Continuing our reflection on the word “abide” in John’s first letter:
We abide in Christ and the seed of God abides in us. While we will pick this passage back up in a future post, in our survey of the word “abide” in John’s letter we see that as we abide in Christ and as the seed of God abides in us that we are delivered from practicing sin as a way of life – in verse 5 John writes, You know that He appeared in order to take away sins; and in Him there is no sin.
That John is not talking about instantaneous perfection is evident from 1:9 – 2:1: If we confess our sins, He is faithful and just to forgive us our sins and to cleanse us from all unrighteousness. My little children, I am writing these things to you so that you may not sin. And if anyone sins, we have an Advocate with the Father, Jesus Christ the righteous…

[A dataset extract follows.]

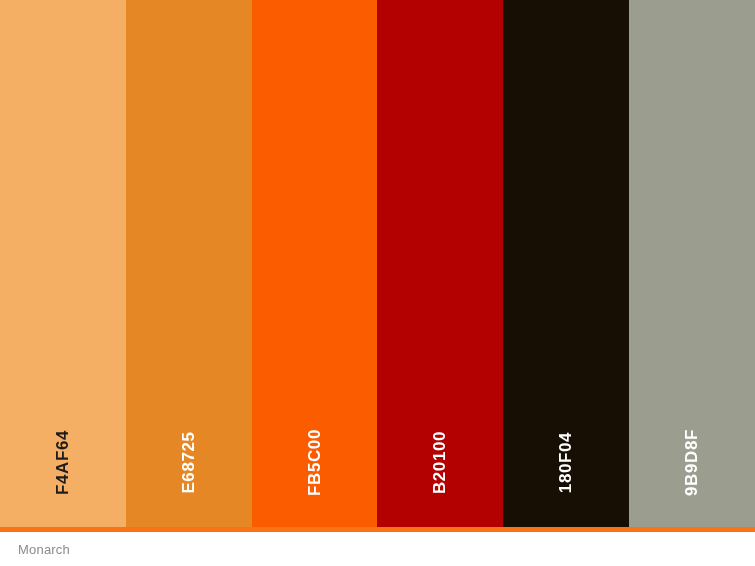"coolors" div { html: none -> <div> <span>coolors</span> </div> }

From a general focus on righteousness and sin John moves to a specific focus on love and hate: He who does not love his brother abides in death. Everyone who hates his brother is a murderer; and you know that no murderer has eternal life abiding in him (3:14 – 15). Yes, if we hate we abide in death, but not hating is not enough! We are called positively to love for he who does not love his brother abides in death. We may want to be left alone and to leave others alone – but that is not enough! It is not enough to harbor no ill will or hate, it is not enough simply to do no wrong to others – we are called to love others and not to love is to abide in death.
The sin of commission may be obvious – to hate is evidence of not having eternal life abiding in us; but is the sin of omission obvious? Is it obvious that not loving our brothers and sisters is evidence that we are abiding in death?
John hones in on the subject by asking: But whoever has the world’s goods, and sees his brother in need and closes his heart (bowels of compassion) against him, how does the love of God abide in him? Perhaps we would like John to stop before he arrives at this point. Is it not enough not to hate, not to harbor ill will, not to do no harm to others? Why must John press the point that we are to love others? And then why must John insist on action? If seeing a brother in need means that I must give to that brother out of my resources (and maybe without a tax deduction!) then it is better that I not have relationships that may cost me not only time and energy but also financial resources – or so we might reason. Go away John!
The standard John sets in found in verse 16: We know love by this, that He laid down His life for us; and we ought to lay down our lives for the brethren. This is, of course, in line with the even as motif of John’s Gospel and his letters: we are to walk in the light even as He is in the light, we are to do righteousness even as He does righteousness, we are to love one another even as He loves us, as the Father has sent Jesus even so Jesus sends us – because Christ abides in us and we abide in Christ we are to live as Christ.
Chapter 3 concludes with two more abides: The one who keeps His commandments abides in Him, and He in him. We know by this that He abides in us, by the Spirit whom He has given us.
Our life in the Trinity is to be one of abiding, of union with God in and through Jesus Christ. This is to be, to borrow a phrase from Watchman Nee, The Normal Christian Life.